TEXT SECTION:

╔══

This month we are delighted to include a blog post from one of our Advanced Year 2 students, Jacqueline Hill, who shares with us so beautifully, some of her reflections on her training experiences to date, particularly the power and strength of her training group.
There are many things I have been told which I cannot recall; like the artist or title of a familiar song. No matter how many times I ask ‘who’s that by?’ and no matter how many times I am patiently told the answer, the holding of that knowledge is fleeting and temporary. But it’s not the same with all things, my training group is one such example.
Training groups are unique, memorable and meaningful. I’ve been together with my group for two years. On our penultimate training weekend in Advanced Year 1, we covered Attachment Theory which got me reminiscing on the very beginning of our journey together.

╚══

PROVIDED DATA:

╔══

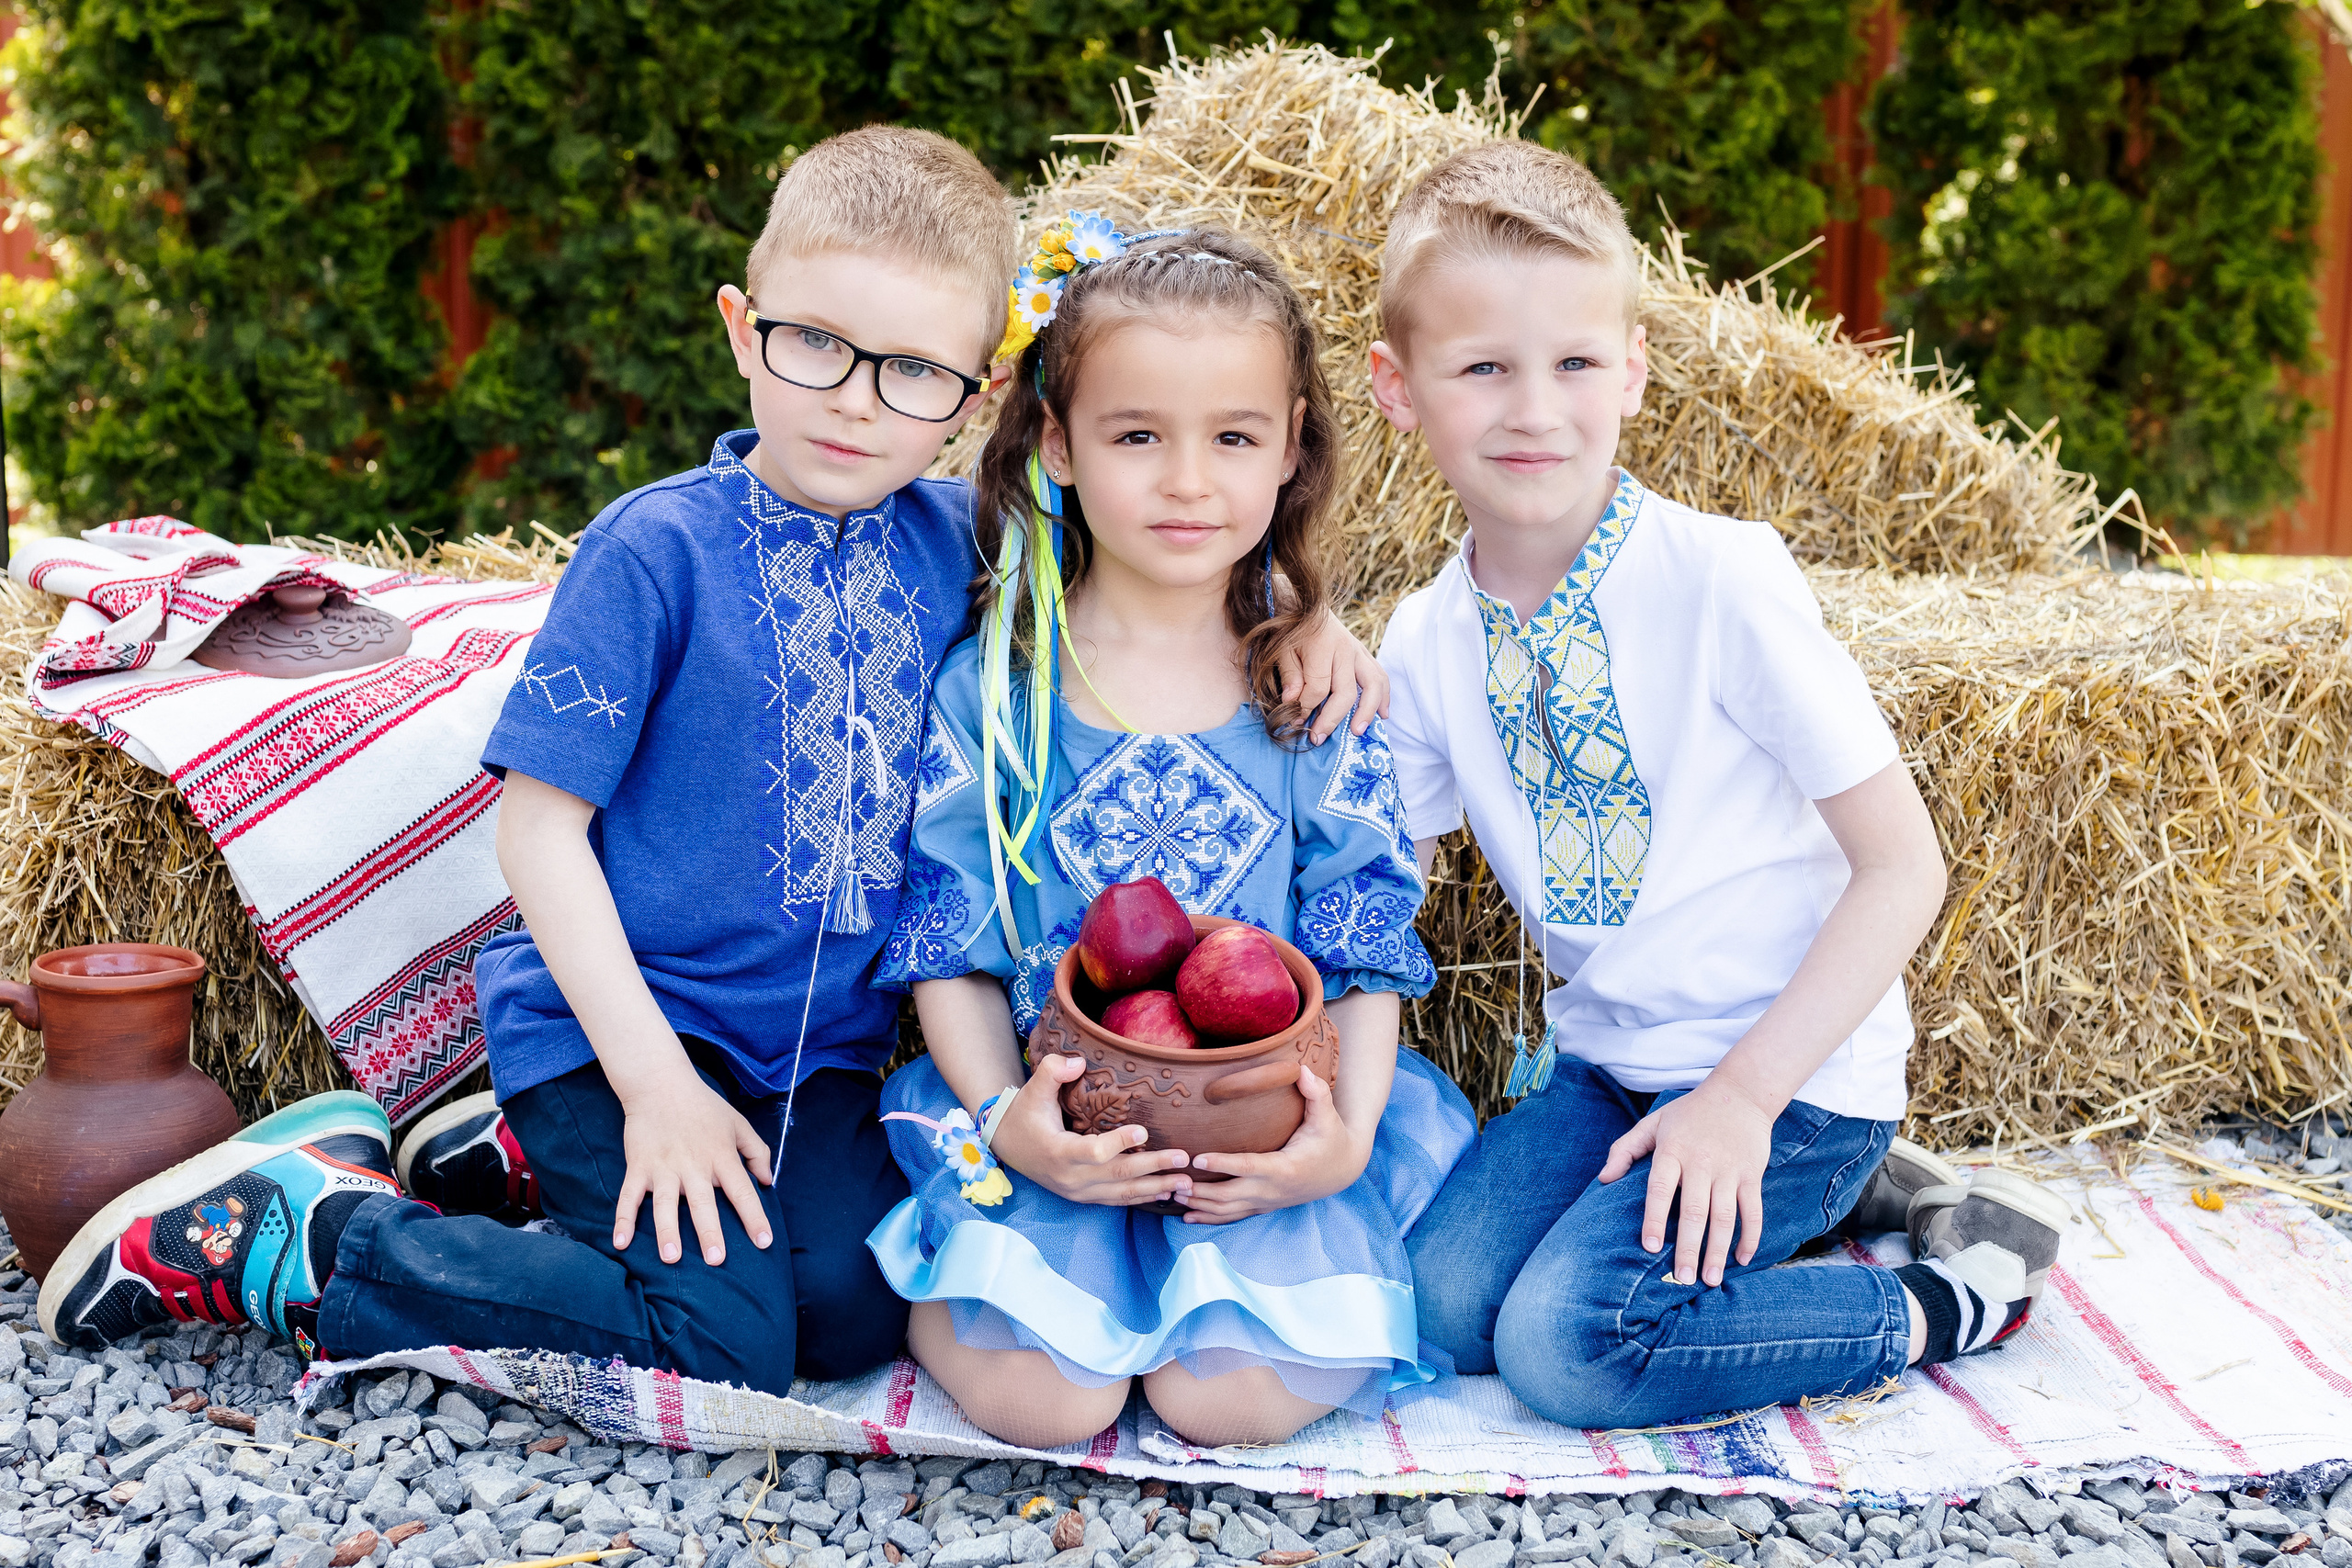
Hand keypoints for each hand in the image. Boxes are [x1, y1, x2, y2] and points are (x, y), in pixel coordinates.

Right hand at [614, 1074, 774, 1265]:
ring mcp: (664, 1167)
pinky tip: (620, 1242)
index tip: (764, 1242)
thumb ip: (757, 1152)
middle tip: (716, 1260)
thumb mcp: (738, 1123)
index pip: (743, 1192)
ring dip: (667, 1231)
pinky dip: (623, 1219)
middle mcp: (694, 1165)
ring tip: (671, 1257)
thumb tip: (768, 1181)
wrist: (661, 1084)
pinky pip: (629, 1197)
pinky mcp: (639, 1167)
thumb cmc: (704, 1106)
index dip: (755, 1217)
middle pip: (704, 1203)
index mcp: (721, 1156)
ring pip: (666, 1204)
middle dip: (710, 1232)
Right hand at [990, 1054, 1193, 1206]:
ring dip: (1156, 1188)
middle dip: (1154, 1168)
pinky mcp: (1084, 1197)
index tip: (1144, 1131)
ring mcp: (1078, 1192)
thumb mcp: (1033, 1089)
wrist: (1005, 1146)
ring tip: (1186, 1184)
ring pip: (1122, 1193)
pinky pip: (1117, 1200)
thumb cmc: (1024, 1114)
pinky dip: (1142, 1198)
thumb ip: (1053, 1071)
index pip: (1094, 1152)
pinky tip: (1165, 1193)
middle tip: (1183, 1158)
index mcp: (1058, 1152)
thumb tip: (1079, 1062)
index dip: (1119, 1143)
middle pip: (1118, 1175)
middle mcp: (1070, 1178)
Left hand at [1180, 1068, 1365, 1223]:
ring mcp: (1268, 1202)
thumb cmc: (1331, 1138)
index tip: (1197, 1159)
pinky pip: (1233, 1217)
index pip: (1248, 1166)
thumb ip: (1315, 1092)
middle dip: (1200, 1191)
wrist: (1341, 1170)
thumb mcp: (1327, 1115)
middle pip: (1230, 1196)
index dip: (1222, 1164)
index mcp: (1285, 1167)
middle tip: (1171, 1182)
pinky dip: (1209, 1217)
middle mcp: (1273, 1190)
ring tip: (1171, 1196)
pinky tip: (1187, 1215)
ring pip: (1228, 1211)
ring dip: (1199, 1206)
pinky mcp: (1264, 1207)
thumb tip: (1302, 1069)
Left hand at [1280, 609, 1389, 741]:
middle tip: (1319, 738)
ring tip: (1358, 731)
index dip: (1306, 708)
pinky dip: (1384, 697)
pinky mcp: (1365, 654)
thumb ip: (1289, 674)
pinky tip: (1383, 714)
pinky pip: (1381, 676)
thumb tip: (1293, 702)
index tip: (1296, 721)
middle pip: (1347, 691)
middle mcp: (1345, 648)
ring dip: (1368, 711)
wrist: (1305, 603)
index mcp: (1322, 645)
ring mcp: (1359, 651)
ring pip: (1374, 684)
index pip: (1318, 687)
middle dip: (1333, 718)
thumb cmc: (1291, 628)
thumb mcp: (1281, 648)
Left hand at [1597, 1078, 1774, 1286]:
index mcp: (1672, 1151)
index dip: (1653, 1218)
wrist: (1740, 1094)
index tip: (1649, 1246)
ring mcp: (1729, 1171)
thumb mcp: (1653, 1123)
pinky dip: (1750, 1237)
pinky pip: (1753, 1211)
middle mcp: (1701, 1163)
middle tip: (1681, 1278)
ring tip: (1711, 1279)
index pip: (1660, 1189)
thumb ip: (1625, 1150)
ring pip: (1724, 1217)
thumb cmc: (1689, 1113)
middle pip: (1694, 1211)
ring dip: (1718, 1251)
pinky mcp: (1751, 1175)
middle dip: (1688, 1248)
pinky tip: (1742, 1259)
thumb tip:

╚══

REQUIREMENT 1:
Please rewrite the paragraph of the training-group post that begins "Training groups are unique" as a short list, keeping its main facts.
REQUIREMENT 2:
Carry on the post about the writer's training group, starting after its last sentence.

EXPECTED OUTPUT 1:
- Training groups are unique, memorable and meaningful.
- The writer has been with the same group for two years.
- On the penultimate training weekend of Advanced Year 1, the group covered Attachment Theory.
- That session set the writer reminiscing about the very beginning of the group's journey together.

EXPECTED OUTPUT 2:
Prior to applying for the course I was in the unusual position of having home educated my children, by choice in the pre-Covid days, and my application to Physis was the start of a second career. It was a big step and commitment; not living in Scotland meant travel and weekends away – though staying in Edinburgh was not a hardship, especially on discovering Friday night swimming in the beautiful Glenogle Baths and wandering the iconic setted streets.
As our first training weekend approached, I began to wonder about the people I would be training with. People I had never met and with whom I would be sharing many intense hours. Who were they? What had they done in life? Were they successful career people? How old were they? How skilled? Having had therapy I imagined they were all as proficient as my therapist. Were they comfortable and familiar with groups? And then I wondered where they would be coming from; I imagined a map with dotted lights illustrating our journeys converging on Drumsheugh Gardens.
As the day approached, I wondered what was going through their minds – were they excited, nervous, committed to a new career, merely interested, full of confidence or self-doubt? Were they thinking or feeling what I was thinking and feeling? Were they wondering about me as I wondered about them? Were they as excited as I, and as fearful? What were they sacrificing to do the course? Having been out of the paid workplace for many years, I was full of trepidation, fearing ‘I might not be OK enough’.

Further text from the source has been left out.